Whilst at first glance Epi’s work may appear superficially low brow and juvenile, he repeatedly insists that he is actually engaged in a highly nuanced intellectual game of call and response- akin to Bertolt Brecht’s practice of ‘Dramatic Alienation’- with the entire canon of contemporary art itself. By reducing to absurdity familiar and beloved contemporary works, artistic tropes, and their progenitors- that are, in Epi’s view, inherently facile and pointless but are still lauded as valuable and significant by an art crowd he views as capricious and philistinic- he hopes to expose and erode the pretensions of those would would posit contemporary art as anything more than the overhyped and often-meaningless drivel that in reality it probably is.
It is that singular credo that Epi believes bestows value upon his work: not only do his works require a comparable level of technical ability to replicate the original works they intend to satirize, but a further level of conceptual depth and satirical meaning must be conceived of and worked into the piece in a way that subtly elucidates the shortcomings of the original itself. His works mimic others, and then- to Epi’s mind at least- intellectually supersede them. Many, however, vehemently disagree with his own assessment of his work.
Rather than working as an artist, Epi’s approach is rather an academic and conceptual one, casting him primarily as an art critic who happens to make art; a subversion of established creative practice that he believes serves to expose the collective delusion under which such large swathes of the art market labour.
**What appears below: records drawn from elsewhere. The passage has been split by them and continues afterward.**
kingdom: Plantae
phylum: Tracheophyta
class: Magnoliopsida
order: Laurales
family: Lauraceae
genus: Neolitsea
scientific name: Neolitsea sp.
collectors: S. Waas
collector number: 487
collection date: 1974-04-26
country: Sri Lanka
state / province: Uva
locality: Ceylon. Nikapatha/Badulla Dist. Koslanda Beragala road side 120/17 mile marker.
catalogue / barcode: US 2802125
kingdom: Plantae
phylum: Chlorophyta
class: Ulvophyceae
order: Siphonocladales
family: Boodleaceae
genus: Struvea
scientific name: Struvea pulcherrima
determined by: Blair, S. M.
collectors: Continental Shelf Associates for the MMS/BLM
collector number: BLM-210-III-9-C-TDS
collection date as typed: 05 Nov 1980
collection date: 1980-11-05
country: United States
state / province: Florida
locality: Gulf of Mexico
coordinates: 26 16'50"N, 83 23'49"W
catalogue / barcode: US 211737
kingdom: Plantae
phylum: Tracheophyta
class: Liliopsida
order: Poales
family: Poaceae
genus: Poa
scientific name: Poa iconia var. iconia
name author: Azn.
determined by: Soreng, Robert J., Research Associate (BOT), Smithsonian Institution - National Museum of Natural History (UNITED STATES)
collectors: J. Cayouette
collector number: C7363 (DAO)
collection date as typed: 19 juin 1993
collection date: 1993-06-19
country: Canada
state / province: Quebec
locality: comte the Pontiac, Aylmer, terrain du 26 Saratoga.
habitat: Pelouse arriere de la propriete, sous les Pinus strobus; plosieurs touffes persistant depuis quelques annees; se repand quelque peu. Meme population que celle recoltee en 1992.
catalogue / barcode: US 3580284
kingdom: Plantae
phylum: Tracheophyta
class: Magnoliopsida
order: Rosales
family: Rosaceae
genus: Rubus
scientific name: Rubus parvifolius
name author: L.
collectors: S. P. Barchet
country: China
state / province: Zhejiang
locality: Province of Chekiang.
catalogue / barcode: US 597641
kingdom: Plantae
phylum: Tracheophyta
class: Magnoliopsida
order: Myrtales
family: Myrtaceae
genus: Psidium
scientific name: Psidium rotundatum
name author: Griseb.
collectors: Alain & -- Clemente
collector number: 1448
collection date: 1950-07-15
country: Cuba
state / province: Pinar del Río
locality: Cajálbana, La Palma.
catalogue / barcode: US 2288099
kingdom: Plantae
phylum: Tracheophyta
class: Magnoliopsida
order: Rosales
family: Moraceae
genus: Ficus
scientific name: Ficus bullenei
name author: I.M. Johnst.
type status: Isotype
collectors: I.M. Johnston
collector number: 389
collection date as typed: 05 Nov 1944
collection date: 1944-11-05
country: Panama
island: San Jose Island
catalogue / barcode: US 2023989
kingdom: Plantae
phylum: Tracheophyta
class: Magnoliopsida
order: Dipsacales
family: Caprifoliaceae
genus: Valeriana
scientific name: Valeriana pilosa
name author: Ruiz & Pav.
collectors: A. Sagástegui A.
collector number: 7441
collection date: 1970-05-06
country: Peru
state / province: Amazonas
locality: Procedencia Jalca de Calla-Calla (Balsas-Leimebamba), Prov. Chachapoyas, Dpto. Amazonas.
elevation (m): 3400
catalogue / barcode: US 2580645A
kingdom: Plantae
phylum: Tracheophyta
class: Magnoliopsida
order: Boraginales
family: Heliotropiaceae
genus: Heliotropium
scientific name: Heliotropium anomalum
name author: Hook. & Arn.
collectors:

Epi endeavours to bring his work into the reach of a broad base of art buyers- tiering the primary pricing structure for his open and limited edition prints, as well as original canvases, according to his own assessment of each piece’s individual brilliance and ingenuity, so that people on every rung of the socioeconomic ladder can afford a piece of his work. This benevolent approach to selling his art, however, will undoubtedly change when his work starts going for really serious money, whereupon he will tell his loyal collectors to fuck off, start selling his works exclusively to a small coterie of ultra-rich philistines, and piss it up around the Med on his yacht.
Epi now lives in Bath. He hopes that one day, long after his death, he will finally get the recognition he doesn’t deserve.